Instructions for the task: Report how many lines below contain the word "center". Write only that number.

Data:
-----

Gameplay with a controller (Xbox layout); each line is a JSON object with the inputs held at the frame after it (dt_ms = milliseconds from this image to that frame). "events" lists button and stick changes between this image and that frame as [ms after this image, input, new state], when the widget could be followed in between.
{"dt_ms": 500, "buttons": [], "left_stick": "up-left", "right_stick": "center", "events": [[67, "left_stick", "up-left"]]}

-----

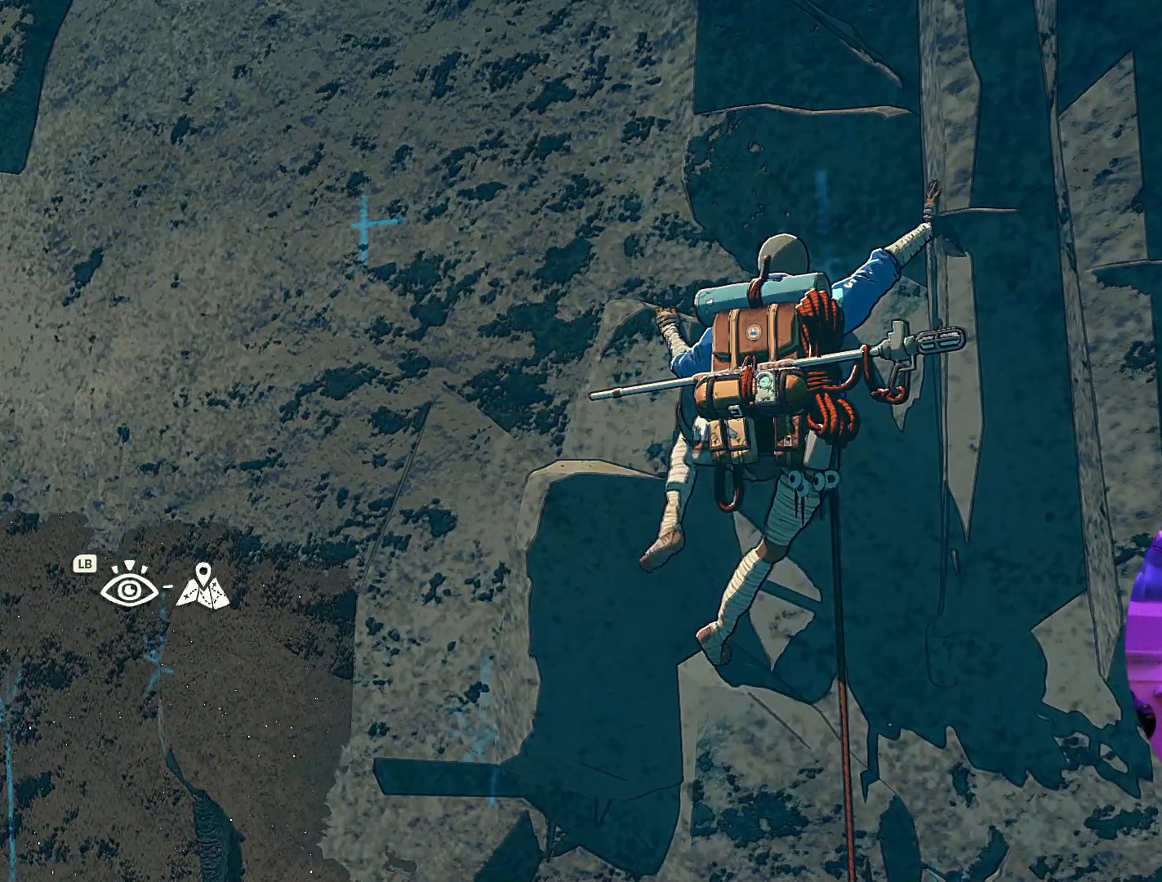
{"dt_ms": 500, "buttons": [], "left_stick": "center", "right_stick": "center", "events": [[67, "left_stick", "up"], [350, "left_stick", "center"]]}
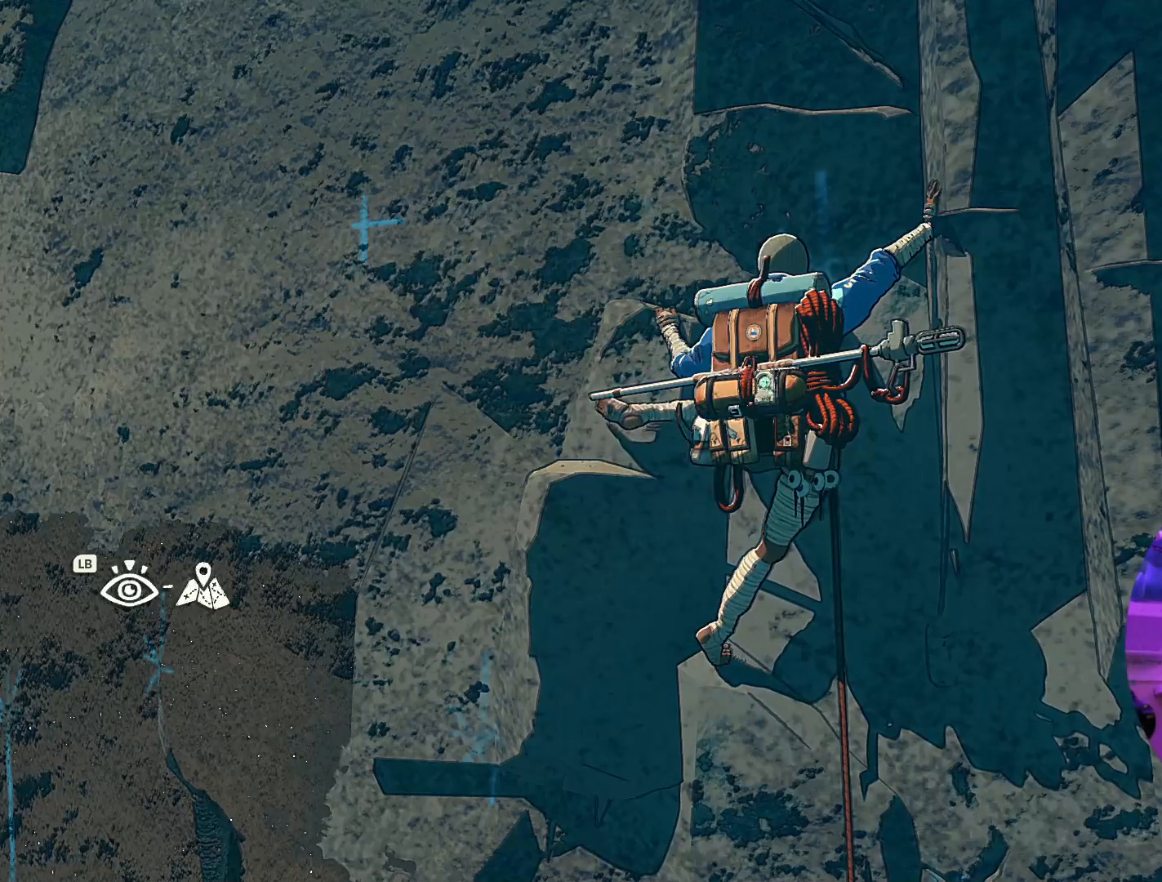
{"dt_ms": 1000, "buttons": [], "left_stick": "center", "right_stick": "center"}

-----

Response to this exercise: 3